Dari serangkaian operasi tersebut, polisi menyita barang bukti berupa 67,84 gram sabu, 3,61 gram ganja, serta dua butir pil ekstasi. Seluruh barang bukti kini diamankan untuk kepentingan penyidikan lebih lanjut, sementara para tersangka menjalani proses hukum sesuai ketentuan yang berlaku.
Para tersangka dijerat dengan Pasal 114 Undang-Undang Nomor 35 Tahun 2009 tentang Narkotika, yang mengatur sanksi pidana bagi setiap orang yang tanpa hak menawarkan, menjual, membeli, menjadi perantara, menyerahkan, atau memiliki narkotika secara melawan hukum.
Di balik langkah tegas tersebut, Polres Dharmasraya juga tetap mengedepankan pendekatan hukum yang berkeadilan. Hal itu terlihat dari penanganan terhadap seorang tersangka perempuan yang diamankan di wilayah Pulau Mainan. Dari hasil pemeriksaan, perempuan tersebut hanya kedapatan membawa 0,28 gram sabu sehingga dilakukan asesmen untuk menentukan statusnya sebagai korban penyalahgunaan narkotika.
"Sesuai ketentuan mengenai penanganan korban penyalahgunaan narkotika, terhadap yang bersangkutan dilakukan asesmen. Selanjutnya diserahkan kepada Badan Narkotika Nasional untuk menjalani rehabilitasi sesuai prosedur yang berlaku sebagaimana mengacu pada Surat Edaran Mahkamah Agung Nomor 4 Tahun 2010," jelas AKP Azamu.
Satresnarkoba Polres Dharmasraya menegaskan bahwa perang melawan narkotika tidak akan berhenti pada penangkapan para pelaku semata. Upaya pencegahan, pemberantasan, serta penyelamatan korban penyalahgunaan akan terus dilakukan secara berkelanjutan melalui sinergi antara kepolisian, BNN, pemerintah daerah, dan masyarakat.
Polres Dharmasraya juga mengimbau masyarakat agar tidak takut melaporkan apabila mengetahui adanya aktivitas yang diduga berkaitan dengan penyalahgunaan maupun peredaran gelap narkotika. Partisipasi masyarakat dinilai menjadi salah satu kunci utama dalam memutus rantai peredaran barang haram tersebut.

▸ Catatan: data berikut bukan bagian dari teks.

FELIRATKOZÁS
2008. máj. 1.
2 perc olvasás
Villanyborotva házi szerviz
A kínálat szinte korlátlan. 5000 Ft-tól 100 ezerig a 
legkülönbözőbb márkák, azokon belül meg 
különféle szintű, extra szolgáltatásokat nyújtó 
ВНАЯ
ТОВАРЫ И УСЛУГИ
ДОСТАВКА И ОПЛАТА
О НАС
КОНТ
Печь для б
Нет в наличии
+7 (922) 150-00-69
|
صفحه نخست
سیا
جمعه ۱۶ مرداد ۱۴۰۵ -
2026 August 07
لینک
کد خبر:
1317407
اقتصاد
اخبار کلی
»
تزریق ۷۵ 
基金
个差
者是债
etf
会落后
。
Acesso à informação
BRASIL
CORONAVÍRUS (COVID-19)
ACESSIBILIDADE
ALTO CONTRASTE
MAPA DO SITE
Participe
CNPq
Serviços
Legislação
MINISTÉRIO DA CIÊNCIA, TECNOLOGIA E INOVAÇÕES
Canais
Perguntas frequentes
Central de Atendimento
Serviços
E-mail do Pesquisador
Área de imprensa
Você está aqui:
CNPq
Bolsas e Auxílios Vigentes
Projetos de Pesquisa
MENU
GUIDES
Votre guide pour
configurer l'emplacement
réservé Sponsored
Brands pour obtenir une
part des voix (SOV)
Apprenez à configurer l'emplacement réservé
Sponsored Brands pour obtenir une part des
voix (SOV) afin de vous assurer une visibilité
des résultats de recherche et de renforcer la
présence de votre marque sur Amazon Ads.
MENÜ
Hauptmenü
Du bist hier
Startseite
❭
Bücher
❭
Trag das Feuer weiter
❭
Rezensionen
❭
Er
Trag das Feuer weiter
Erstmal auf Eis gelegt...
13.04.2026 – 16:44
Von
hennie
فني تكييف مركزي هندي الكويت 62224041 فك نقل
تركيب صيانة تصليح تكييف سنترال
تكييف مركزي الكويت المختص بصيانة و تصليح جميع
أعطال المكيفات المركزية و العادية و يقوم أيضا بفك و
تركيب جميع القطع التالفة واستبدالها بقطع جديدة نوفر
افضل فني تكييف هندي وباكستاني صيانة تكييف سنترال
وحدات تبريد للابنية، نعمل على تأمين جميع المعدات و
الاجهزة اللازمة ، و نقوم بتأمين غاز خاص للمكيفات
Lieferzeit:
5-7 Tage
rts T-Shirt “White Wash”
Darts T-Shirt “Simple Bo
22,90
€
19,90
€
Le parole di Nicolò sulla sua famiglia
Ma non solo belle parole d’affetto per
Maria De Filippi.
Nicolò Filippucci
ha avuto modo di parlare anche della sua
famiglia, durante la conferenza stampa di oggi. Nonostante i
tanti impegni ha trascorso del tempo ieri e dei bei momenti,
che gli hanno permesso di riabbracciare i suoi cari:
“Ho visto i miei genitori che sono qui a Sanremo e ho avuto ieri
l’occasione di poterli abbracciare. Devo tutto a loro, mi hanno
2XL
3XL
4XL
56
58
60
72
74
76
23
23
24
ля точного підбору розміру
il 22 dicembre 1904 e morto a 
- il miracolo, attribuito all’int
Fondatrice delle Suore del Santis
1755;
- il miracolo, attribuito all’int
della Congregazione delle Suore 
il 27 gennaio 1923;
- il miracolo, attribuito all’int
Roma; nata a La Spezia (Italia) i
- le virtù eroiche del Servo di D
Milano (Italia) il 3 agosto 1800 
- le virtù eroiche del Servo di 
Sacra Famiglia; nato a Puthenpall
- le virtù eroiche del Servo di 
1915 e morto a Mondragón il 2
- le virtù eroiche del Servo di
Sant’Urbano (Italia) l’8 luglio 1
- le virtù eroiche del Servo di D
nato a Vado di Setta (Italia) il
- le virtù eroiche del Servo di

Dengan keberhasilan mengungkap tujuh kasus dalam dua bulan, Polres Dharmasraya mengirimkan pesan tegas bahwa pemberantasan narkotika akan terus menjadi prioritas. Setiap informasi akan ditindaklanjuti, setiap jaringan akan ditelusuri, dan setiap pelaku akan diproses sesuai hukum yang berlaku demi menjaga Dharmasraya tetap aman dari ancaman narkotika.